HomeLife StyleFor an Indiana Couple, This Schoolhouse Became Their Home

For an Indiana Couple, This Schoolhouse Became Their Home

This article is part of our Design special section on retrofits.


As children growing up in Franklin, Ind., Stacie Grissom and Sean Wilson remembered passing the old Union Joint schoolhouse on their way to cross-country meets. “It’s this very weird building and it just pops up as you’re driving by,” said Grissom, a freelance marketing consultant, about the crenelated brick pile that emerged from the cornfields.

Former elementary school friends, Grissom, now 37, and Wilson, who is now a 36-year-old orthopedic surgeon, began dating in high school and later married. But the memory was still active in 2021, when the couple were living in New York City and had recently had their first child. Spurred by the pandemic to return to Franklin and fearless about renovating, Grissom began searching for a historic home that needed improvements.

Just then, the 9,000-square foot schoolhouse, which dated to 1914, went on the market. Grissom sent her parents to check it out, and the couple followed the tour on FaceTime, noting extensive water damage and the need for many improvements. They bought the building sight unseen for $175,000 anyway.

“It had a bit of a colorful life,” Grissom said, and that life had taken its toll. The school, which served first through eighth graders across four classrooms, had been closed since the 1930s, and the building was taken over by a farmer who used it to house turkeys and store apples. In the 1950s, a former student and her husband bought the property and divided it into two apartments. The couple’s daughter was still living in one of those apartments when Grissom and Wilson came on the scene. Their renovation involved turning the building into a single-family home with four bedrooms and two and a half bathrooms.

“We knew we were choosing one of the hardest paths that you could choose to a house, but we were also kind of daydream-y,” Grissom said. She has chronicled the strenuous process of fixing the building up on Instagram, at Schoolhouse Homestead.

Over the next three years, the couple gutted and rebuilt the interior within the existing brick structure as they moved from Manhattan to Philadelphia, while Wilson finished his residency, to the homes of both sets of parents in Franklin. Supply-chain hiccups delayed the replacement of the roof by six months. After two failed attempts to install new windows, the contractor disappeared. “We were living with our parents and imposing toddlers on them every morning,” Grissom said (they currently have three children, ranging from 5 years to 4 months). The family finally moved into their new home in September 2024.

In designing the interior, the couple wanted to honor the building’s past as both a school and a barn. They tried to salvage the original floors, doors and trim, though the barn phase did not make that easy. The worker refinishing the living room’s floorboards asked Grissom if a previous owner kept cats. “No, it was turkeys,” she said.

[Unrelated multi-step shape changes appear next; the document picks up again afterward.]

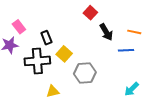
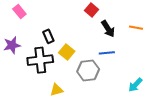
pink rectangle: (19, 27) -> (19, 12), moved
blue line: (126, 50) -> (107, 53), moved

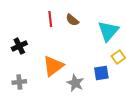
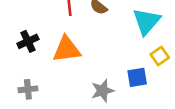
orange triangle: (53, 66) -> (67, 49), moved, turned 30
gray star: (75, 83) -> (103, 91), turned 30

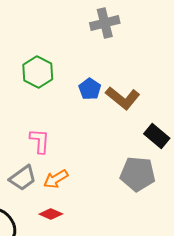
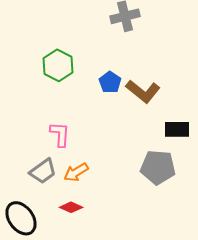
black rectangle: (157, 136) -> (177, 129), turned -40

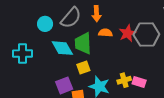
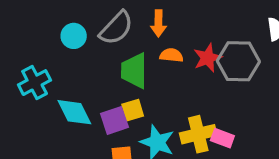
cyan diamond: (62, 48) -> (74, 112), moved
cyan cross: (23, 54) -> (35, 83), turned -30
yellow cross: (124, 80) -> (198, 134), size x1.5
purple square: (64, 85) -> (114, 120), moved

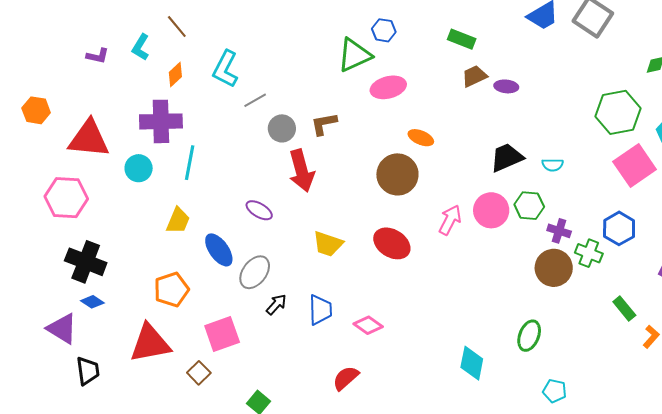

Yet they are not bitter about what the poultry did. Grissom’s painting of a turkey hangs on an exposed brick wall in the room where the creatures wandered.

Elsewhere, plaster fragments (now displayed in a shadow box) hinted at original paint colors and served as the inspiration for custom colors — a deeply saturated green in the foyer, powder blue in a bedroom that was once a classroom.

Creating a sense of whimsy was important. “The building deserves it because it was built around kids,” Grissom said. She set the school’s name in a mosaic on the foyer’s floor and hung vintage posters teaching anatomy and botany. The kitchen dining table came from a library, as did a card catalog cabinet now used for storage.

There are chalkboards, too, of course, in the foyer and kitchen. In the basement rec room, swings dangle from the ceiling and an area is consecrated to roller skating.

And the work continues. The couple plan to build a library with salvaged wood, install a guest apartment in the basement and add more living room storage.

Their three acres called for improvements, as well. “Mostly we’ve been doing things in the yard to make it fun for the kids,” Grissom said. They built a playground, strung a zip line in the trees and added a tiny gnome village. An orchard of persimmon and pawpaw trees is emerging, and milkweed will be planted to attract monarch butterflies, with the flowers to be used for syrup.

The labor has been satisfying on a number of levels, Grissom said. If she and Wilson hadn’t bought the schoolhouse, it might have been torn down and its substantial remains carted to a landfill. As a friend once told her, the greenest building is the one that already exists.

“I think adaptive reuse is important in that way,” she said. “But also I think the world needs a little bit more whimsy and quirk.”